The game's referee was (once again) the famously large comic of Magyar Színház, Dezső Gyárfás, who the crowd absolutely adored. Last year they tried to bring him back to the locker room at the end of the game, but could not lift him up. He said: „Don't strain yourselves, kids! I'll try to lose some weight until next time.” He allegedly went on a diet after that - an obviously unsuccessful one, based on this footage. He started the game by asking for a chair which he put on the midline, then sat down and blew the whistle from there, but later stood up to race the players like a real referee would. The referees' team was more at home on the field, which comes as no surprise considering that they all used to be professional football players. But the jockeys also did a remarkable job and got an enormous ovation from the crowd when they scored their second goal. The referee's goalkeeper wandered out on the field and that's when the jockeys stroke. The first half ended with 3:2, the referees scored 4 more goals in the second half, while the jockeys could only score one penalty, which their goalkeeper did so beautifully, his colleague did not even try to defend the goal post.

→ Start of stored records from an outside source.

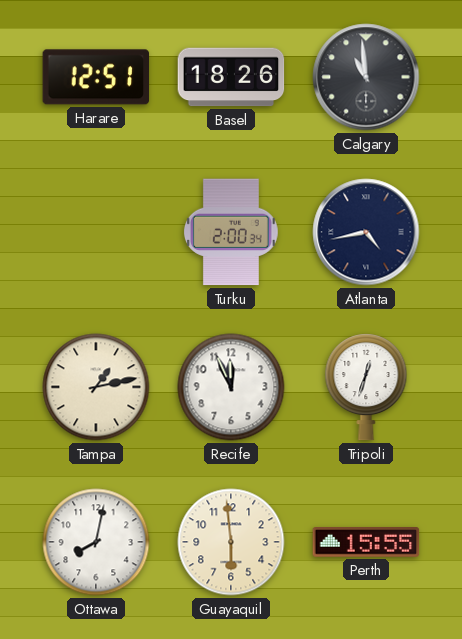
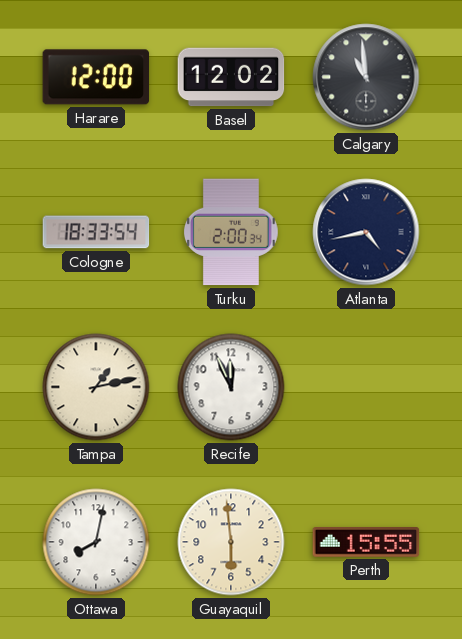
Harare: 12:51 -> 12:00
Basel: 18:26 -> 12:02
Cologne: none -> 18:33
Tripoli: 12:33 -> none
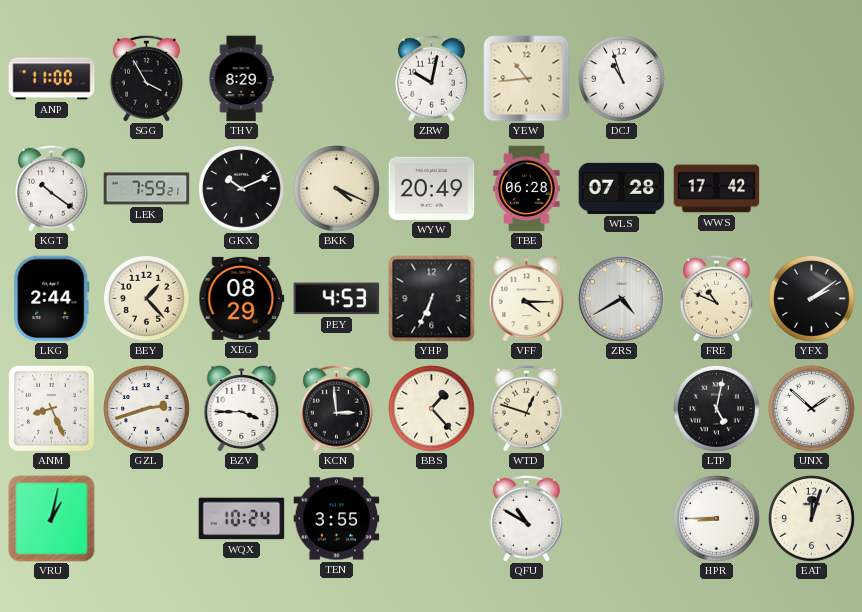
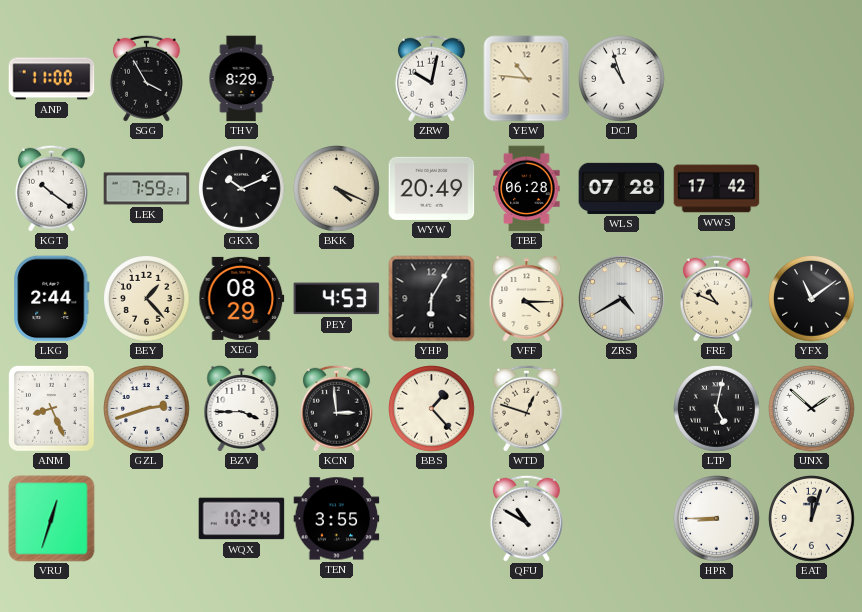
YEW: 10:44 -> 10:46
YHP: 6:34 -> 6:05
YFX: 2:09 -> 11:09
VRU: 1:02 -> 12:33
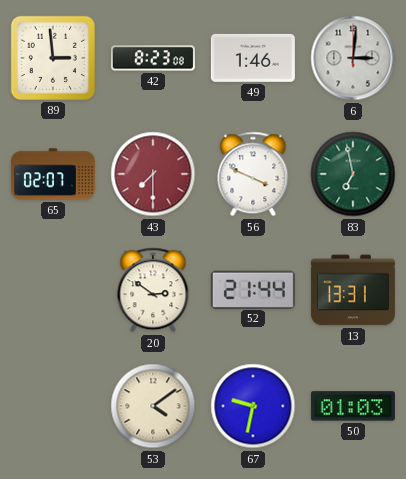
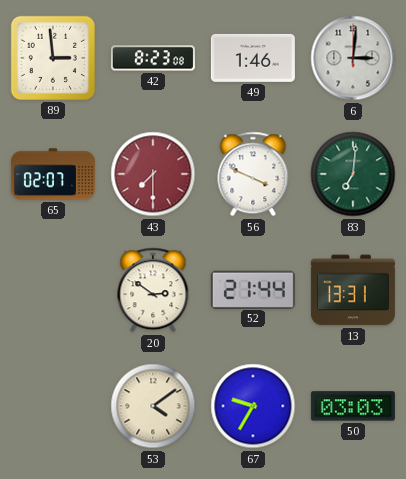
83: 6:58 -> 7:01
67: 9:32 -> 9:35
50: 01:03 -> 03:03
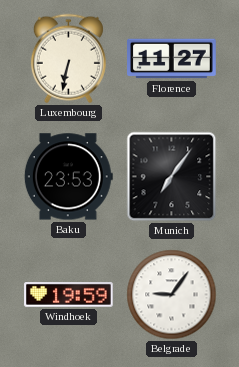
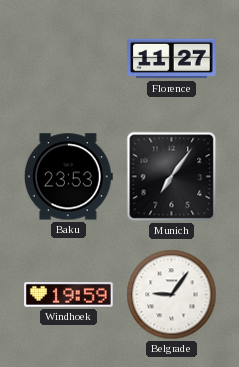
Luxembourg: 6:32 -> none
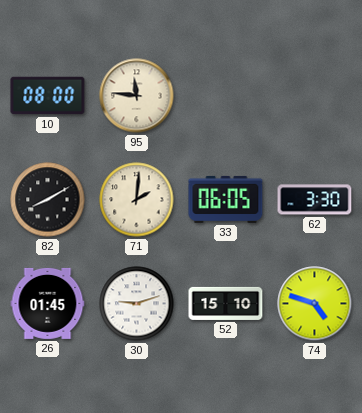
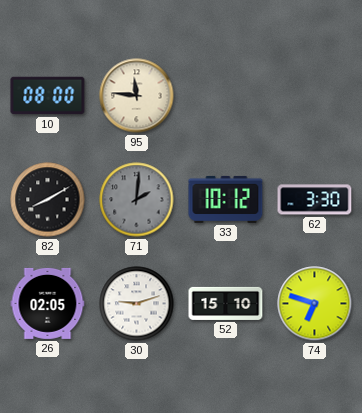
71 dial: cream -> grey
33: 06:05 -> 10:12
26: 01:45 -> 02:05
74: 4:48 -> 6:48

The final score was 7:3, a win for the referees.  

This week's joke: cross section of a smuggler woman

Probably none of the other industries evolved as much as food smuggling during the World War. It required exceptional resourcefulness to cheat the border patrol with their ever growing forces and refined techniques in spotting illegal goods during raids. They were most concerned about the Budapest-Vienna route, but later had to start patrolling the entire border between Austria and Hungary. Most of the people smuggled flour, lard, bread, meat, eggs and animals, for which they received cash, clothing or shoes. On the Budapest-Vienna train inspectors always hopped on at Győr to conduct their rigorous search for the rest of the journey. Everyone was allowed to pack 3 days worth of food and a lot were trying to convince the police that they packed the geese, salami, the 3-4 loaves of bread and several dozen eggs for themselves. It was easy to deal with the less skillful smugglers and find the goods hidden under seats, on the top of the wagon or between the wheels.  

A cartoon from the past century  

The real challenge was to catch the professionals, who would go as far as imagination does: tin-lined hats with lard containers, waistcoats lined with 17 kilos of flour; someone even made a hunch for himself by strapping flour on his back under his caftan. The inspectors had more difficulties with the ladies as the etiquette forbade them from conducting a thorough investigation, which meant that they could only rely on their experience and random movements to find anything under their skirts and coats. But the most notorious crooks were soldiers, who smuggled millions worth of food through the border with official delivery notes. Those who lived in border towns also found their calling in the illegal trade and they even hired kids and animals as laborers. There was a legendary little black poodle, which cheated the border patrol numerous times and managed to smuggle multiple kilos of saccharin through the Swiss border. Marcell Vértes was not the only cartoonist enchanted by this story as we can see on the picture above.